Australian government support to help make fruit and vegetable exports easier

The Australian Government has been trying to make the process of horticulture exporting easier for producers by proving support through Regional Assurance Managers (RAM), as restrictions and regulatory policies are developed between trading countries.

Department of Agriculture, Water and the Environment (DAWE) RAMs Geoffrey Offner and Richard Valentine addressed the recent Australian Lychee Growers Association Meeting in Mareeba, telling growers the purpose of their role is to help plant exporters better meet

"Part of the reason we exist is the push from the Commonwealth Government to support (agriculture) export industries to reach the industry target $100billion by 2030," Mr Offner said. "We are currently at $52billion, and we are expecting this next financial year to be bigger again. There are often people looking for these opportunities (exports) but don't have a lot of experience in that particular area, so we are happy to help. For the folks that are already exporting and using an establishment in Brisbane, or another port, to get your commodity out, we can look at registering your facilities or packhouses to do inspections there. I'm interested in supporting more export activity in North Queensland if people are interested. It's a regulatory environment even though we aren't on the compliance side so much, that's up to the auditors, we are here to support people meet these requirements; we do regular on-site visits and organise industry forums."

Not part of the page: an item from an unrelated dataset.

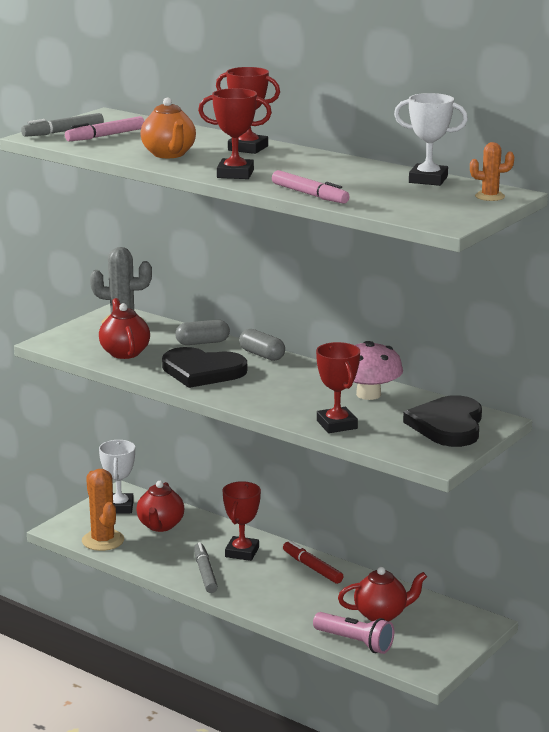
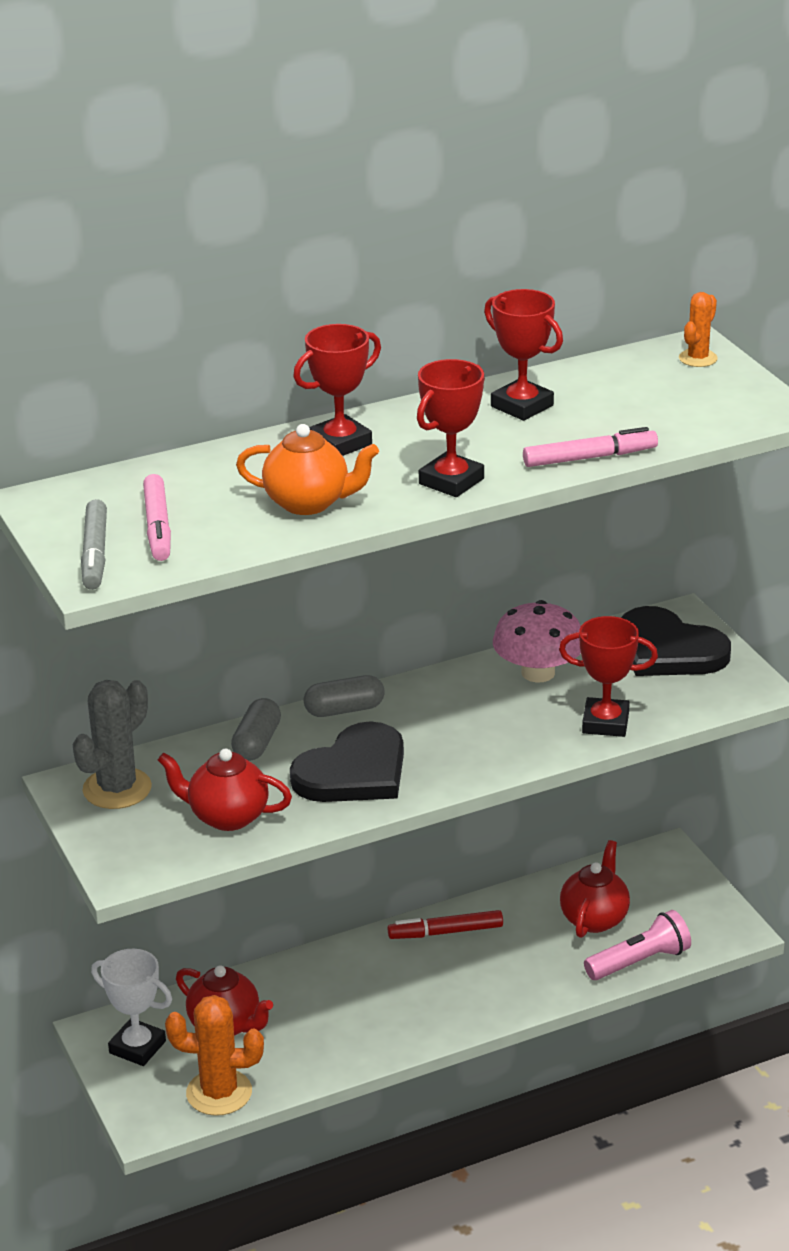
camera: 60 degrees left, 10 degrees up
(205, 573) = (385, 1027): grey marker -> none
(242, 552) = (359, 977): red trophy -> red trophy (522, 406)
(428, 180) = (598, 372): white trophy -> none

Photo: DAWE RAM, Richard Valentine at the Australian Lychee Growers Meeting

Mr Valentine has been in the department for 19 years, after starting as an agronomist on Queensland's Darling Downs, where he has extensive experience with plant imports and exports.

"When I was in past (auditing) roles, it was about looking at the hoops that exporters have to jump through to meet the export markets, now it is very much about explaining what the hoops are and how to get there," Mr Valentine said. "It's good to see that the department is really opening up the support, so in many ways, it is good to have all these hoops, but if the exporters don't know what it is that they need to meet, how can they meet it?"

Photo: Geoffrey Offner

In 2011, the government released the Authorised Officer (AO) model, to deliver a national training, assessment and auditing framework for the export inspection of plants and plant products from Australia - and provide flexibility for exporters and reduce the regulatory burden. There are now 1,400 third-party AOs across Australia who now inspect over 95 per cent of all plant and plant products bound for export. An independent review of the AO model in 2018 recommended the establishment of the Plant Export Regional Assurance Manager (RAM) network.

"A weakness was that there really wasn't a link between a proper structure between those doing the inspections and authorisations and the programs in Canberra who set the rules," Mr Offner said. "In our roles, we are really here to say if you are looking at the requirements from the Commonwealth Government in getting the commodity out of the country and getting that certification, we are here to help to steer you in the right direction. We are regionally based and our primary support is to third-party AOs, who are those who do the inspections of export commodities to make sure the phytosanitary requirements for import terms and conditions are met."